— А сам два раза ходил «Веселых ребят» смотреть!
— Ну, это действительно хорошая картина. Но все равно видно, что играют. А я люблю, чтоб было как в жизни.
— А какие песни у них, — перескочила, сама того не замечая, Вера Александровна на другую тему. — Настоящие голоса, настоящие певцы. А у твоих американцев — разве это пение? Один — сипит, другая, словно пьяная девка в кабаке, — гнусавит что-то.
Гога улыбнулся. Мать была из той породы людей, которым трудно отказаться от устоявшихся привычек и неизменных вкусов. Убеждения такие люди меняют редко и лишь после сложной внутренней ломки привычных понятий. Легко меняют свои убеждения люди, у которых их, по существу, нет.
Вера Александровна недаром интересовалась событиями в Европе — положение там складывалось все более и более тревожное. Покончив с Чехословакией, Гитлер тут же предъявил территориальные претензии к Польше. Советское правительство обратилось к Англии и Франции с предложением договориться об организации совместного отпора агрессору, в случае если одна из этих стран подвергнется нападению.
Но давняя и стойкая неприязнь и недоверие к СССР британских консерваторов, и особенно — возглавлявшего кабинет мюнхенца Невиля Чемберлена, оказались непреодолимым препятствием.
Несмотря на то что дело явно шло к войне, удержать от которой жаждавшего реванша и новых территориальных приобретений Гитлера можно было только объединенными усилиями трех держав, англичане тянули и юлили. Гога это видел и понимал.
В Британском комитете по внешней политике поговаривали, что вся Чехословакия не стоит костей хотя бы одного английского гренадера. Не было ни малейшего сомнения в том, что и Польша стоила не многим больше. Но, думал Гога, Англии придется считаться с общественным мнением. Круглый дурак и тот понимает, что бесконечные уступки только разжигают аппетит агрессора.

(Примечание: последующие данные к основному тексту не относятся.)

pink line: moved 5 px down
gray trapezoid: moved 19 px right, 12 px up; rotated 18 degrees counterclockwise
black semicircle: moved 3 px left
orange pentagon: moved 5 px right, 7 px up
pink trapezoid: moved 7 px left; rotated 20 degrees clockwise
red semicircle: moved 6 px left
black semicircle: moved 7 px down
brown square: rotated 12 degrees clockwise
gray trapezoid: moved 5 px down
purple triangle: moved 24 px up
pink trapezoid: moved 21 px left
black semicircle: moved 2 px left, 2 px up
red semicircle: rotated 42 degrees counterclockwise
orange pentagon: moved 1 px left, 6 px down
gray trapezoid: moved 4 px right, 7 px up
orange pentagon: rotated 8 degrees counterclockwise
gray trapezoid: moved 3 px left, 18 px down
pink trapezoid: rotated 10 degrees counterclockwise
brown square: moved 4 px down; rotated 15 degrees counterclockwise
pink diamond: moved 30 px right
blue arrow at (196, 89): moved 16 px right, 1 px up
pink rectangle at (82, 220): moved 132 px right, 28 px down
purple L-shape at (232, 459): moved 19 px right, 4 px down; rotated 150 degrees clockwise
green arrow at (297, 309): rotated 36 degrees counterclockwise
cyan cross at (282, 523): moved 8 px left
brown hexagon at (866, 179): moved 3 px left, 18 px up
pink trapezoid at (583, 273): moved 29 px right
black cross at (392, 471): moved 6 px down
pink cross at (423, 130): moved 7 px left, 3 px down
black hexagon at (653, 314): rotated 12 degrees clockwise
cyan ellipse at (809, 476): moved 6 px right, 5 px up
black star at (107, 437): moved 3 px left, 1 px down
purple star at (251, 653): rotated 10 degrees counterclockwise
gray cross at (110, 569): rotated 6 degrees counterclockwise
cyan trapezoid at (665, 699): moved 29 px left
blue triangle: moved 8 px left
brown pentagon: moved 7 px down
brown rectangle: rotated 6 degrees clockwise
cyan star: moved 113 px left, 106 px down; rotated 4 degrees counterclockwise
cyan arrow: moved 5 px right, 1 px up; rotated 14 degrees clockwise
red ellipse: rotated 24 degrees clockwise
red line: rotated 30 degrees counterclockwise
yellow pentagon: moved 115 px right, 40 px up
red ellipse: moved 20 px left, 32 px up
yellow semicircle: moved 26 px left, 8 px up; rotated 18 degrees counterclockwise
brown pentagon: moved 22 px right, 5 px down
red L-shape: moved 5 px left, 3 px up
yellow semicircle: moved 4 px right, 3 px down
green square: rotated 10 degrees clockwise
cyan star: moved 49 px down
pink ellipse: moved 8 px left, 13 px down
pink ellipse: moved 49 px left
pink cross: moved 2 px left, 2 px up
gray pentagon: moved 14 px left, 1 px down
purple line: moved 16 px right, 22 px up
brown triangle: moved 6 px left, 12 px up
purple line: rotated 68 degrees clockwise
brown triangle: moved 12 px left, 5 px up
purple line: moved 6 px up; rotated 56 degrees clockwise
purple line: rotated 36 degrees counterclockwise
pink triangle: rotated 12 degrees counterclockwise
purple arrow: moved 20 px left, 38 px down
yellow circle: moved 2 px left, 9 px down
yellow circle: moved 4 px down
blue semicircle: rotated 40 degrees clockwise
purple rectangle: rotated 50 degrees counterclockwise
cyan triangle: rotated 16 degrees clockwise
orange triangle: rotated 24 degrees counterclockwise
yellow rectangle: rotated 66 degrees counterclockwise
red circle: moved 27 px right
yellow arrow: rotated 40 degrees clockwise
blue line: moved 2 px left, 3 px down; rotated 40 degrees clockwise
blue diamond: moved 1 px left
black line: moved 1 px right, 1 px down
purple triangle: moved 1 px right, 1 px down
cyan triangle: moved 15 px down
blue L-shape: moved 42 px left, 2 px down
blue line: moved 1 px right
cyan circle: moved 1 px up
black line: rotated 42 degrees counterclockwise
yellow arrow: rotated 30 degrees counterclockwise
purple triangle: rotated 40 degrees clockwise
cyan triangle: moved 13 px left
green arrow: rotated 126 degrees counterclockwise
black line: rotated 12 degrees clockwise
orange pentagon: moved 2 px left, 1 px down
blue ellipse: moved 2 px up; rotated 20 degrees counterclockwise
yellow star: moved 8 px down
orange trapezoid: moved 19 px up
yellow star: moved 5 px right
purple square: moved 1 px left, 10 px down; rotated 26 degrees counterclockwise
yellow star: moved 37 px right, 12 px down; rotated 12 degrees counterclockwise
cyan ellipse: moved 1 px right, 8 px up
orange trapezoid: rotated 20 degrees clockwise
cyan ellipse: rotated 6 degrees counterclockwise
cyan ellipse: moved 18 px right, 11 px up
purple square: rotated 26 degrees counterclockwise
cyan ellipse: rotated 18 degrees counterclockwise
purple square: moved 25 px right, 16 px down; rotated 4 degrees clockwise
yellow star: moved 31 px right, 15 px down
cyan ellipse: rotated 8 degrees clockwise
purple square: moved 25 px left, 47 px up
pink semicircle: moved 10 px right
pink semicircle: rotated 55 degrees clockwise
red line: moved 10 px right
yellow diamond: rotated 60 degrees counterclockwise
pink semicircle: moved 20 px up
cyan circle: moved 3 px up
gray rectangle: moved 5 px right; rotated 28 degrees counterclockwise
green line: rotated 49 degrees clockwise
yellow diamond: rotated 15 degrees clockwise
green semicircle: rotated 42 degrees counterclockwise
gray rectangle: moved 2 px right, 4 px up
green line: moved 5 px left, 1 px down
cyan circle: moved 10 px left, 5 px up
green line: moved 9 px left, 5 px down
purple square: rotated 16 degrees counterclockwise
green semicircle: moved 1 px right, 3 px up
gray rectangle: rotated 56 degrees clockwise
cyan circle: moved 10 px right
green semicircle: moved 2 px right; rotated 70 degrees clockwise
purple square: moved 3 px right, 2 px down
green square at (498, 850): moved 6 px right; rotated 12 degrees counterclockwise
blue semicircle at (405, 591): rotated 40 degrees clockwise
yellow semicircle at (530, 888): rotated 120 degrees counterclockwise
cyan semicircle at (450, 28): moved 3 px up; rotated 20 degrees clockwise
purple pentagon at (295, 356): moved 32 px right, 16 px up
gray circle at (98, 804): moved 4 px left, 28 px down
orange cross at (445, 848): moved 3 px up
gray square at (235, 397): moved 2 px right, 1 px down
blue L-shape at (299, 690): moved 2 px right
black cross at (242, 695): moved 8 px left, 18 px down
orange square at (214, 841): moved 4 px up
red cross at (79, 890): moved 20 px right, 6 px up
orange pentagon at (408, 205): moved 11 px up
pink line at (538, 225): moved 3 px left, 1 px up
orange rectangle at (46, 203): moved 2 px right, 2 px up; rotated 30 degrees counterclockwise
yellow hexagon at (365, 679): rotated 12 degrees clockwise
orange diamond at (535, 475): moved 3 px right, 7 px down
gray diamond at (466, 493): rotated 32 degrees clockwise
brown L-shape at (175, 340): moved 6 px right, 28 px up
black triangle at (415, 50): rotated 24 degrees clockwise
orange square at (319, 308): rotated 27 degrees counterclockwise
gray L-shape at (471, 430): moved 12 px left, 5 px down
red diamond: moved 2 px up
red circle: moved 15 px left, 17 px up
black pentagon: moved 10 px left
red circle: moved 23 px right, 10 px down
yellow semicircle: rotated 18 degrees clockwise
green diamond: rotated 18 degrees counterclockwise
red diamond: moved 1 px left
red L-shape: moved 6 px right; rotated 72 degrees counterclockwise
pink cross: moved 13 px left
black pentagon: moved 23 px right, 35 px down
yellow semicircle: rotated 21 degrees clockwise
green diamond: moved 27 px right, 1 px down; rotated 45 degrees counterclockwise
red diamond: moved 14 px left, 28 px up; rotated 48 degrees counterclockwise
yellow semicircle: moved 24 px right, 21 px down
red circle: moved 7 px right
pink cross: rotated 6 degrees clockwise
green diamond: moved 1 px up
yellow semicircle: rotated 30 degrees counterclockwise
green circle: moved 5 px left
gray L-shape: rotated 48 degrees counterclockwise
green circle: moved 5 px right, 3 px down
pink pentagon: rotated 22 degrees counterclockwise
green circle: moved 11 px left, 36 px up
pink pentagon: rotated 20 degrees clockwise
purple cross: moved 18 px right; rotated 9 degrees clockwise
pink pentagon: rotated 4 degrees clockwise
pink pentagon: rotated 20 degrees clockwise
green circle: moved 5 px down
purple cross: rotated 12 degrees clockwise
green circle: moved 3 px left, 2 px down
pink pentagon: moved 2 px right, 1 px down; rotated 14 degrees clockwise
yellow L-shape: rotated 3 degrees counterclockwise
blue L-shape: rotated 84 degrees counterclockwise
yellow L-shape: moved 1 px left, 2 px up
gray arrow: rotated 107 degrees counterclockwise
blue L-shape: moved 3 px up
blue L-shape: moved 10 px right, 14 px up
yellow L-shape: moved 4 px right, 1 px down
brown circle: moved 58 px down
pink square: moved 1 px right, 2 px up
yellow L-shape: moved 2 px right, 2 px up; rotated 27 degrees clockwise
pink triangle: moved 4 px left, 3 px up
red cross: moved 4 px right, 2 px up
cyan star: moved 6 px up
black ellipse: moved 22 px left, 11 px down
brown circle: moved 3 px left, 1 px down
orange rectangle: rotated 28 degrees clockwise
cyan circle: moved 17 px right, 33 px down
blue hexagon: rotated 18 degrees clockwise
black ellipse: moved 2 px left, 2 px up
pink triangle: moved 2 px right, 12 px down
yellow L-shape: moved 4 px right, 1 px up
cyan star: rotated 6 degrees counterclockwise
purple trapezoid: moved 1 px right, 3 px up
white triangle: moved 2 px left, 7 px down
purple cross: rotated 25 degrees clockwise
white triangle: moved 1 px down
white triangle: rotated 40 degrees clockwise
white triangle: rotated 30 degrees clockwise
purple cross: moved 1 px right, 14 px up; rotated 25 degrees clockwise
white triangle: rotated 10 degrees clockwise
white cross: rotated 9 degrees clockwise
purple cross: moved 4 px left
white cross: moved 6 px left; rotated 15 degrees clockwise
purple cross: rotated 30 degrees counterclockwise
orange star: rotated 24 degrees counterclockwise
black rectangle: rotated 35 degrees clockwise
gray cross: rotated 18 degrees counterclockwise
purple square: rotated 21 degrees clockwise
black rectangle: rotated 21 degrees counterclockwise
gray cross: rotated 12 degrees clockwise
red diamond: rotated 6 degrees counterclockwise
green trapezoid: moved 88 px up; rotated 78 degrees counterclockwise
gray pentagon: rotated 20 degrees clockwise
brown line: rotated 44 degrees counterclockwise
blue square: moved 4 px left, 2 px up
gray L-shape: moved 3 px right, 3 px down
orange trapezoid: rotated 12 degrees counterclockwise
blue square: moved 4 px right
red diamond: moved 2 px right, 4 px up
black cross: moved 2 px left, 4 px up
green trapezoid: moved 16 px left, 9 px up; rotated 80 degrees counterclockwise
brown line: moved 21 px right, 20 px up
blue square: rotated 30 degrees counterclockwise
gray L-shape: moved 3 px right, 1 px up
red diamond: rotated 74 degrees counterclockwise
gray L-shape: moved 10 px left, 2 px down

Поэтому в поисках «того иностранного солдата, который бы пролил свою кровь в войне с Германией», правительство Великобритании, скрепя сердце, вынуждено было начать переговоры с СССР. Франция, полностью утратившая собственную внешнюю политику и уповавшая на линию Мажино, плелась на поводу у англичан и поэтому тоже присоединилась к переговорам. Но даже неискушенному в вопросах международной политики Гоге Горделову было ясно, что ведутся эти переговоры неискренне. В Москву был направлен второстепенный чиновник Министерства иностранных дел Великобритании Стрэнг, не имевший полномочий принимать никаких решений. Французский представитель был примерно того же ранга. Между тем советскую делегацию возглавлял Председатель Совета Народных Комиссаров и по совместительству народный комиссар иностранных дел Молотов — второй человек в государстве.
Это вызывало раздражение даже у людей, отнюдь не относившихся к числу сторонников СССР, таких, например, как Коля Джавахадзе, а о Гоге и говорить нечего. Его бесило высокомерие иностранцев, проявлявшееся даже на таком уровне.
— Ну, хорошо, — говорил он как-то матери за вечерним чаем. — Они пренебрегают нами здесь, в Шанхае, потому что мы бесправны, нам некуда деться и нет выбора. «Или получай меньшее жалованье и довольствуйся низшей должностью, или ступай на все четыре стороны. На твое место всегда найдем другого. У нас здесь — все, у тебя — ничего!» Это понятно. Неблагородно, низко даже, но понятно. Но как они смеют так держать себя по отношению к СССР? Они что, собираются справиться с Германией без советских?
По вопросам политики, а они в эти месяцы не могли не привлекать внимания, между Гогой и Верой Александровной существовало полное единство взглядов, и это их очень сближало. Возрождалось то взаимопонимание, которое когда-то оказывало столь благотворное влияние на духовное развитие Гоги.
Присутствовавшая при разговоре бабушка Тереза, несмотря на свой преклонный возраст сохранявшая ясность мышления и чутко реагировавшая на происходящие в мире события, спросила о том, что ее затрагивало ближе всего:
— Як ты мыслишь, Веруся, цо бендзе доперо? Я бардзо боеше за Жечь Посполиту.
— Я тыж боеше, мама, — отвечала Вера Александровна. — Бардзо велька сила у тэго Гитлера.
— То ниц, то ниц, бабушка, еще Польска нэ сгинела! [93] — Что ты думаешь, Веруся, что теперь будет? Я очень боюсь за Польшу. — Я тоже боюсь, мама. Очень уж большая сила у этого Гитлера. — Ничего, ничего, бабушка, еще не погибла Польша! (польск.)
— бодро успокоил старушку Гога и, так как знаний польского языка ему не хватало, то, перейдя на русский, добавил: — Это им не чехи, которые выстрела не сделали в свою защиту. Поляки будут биться до последней капли крови!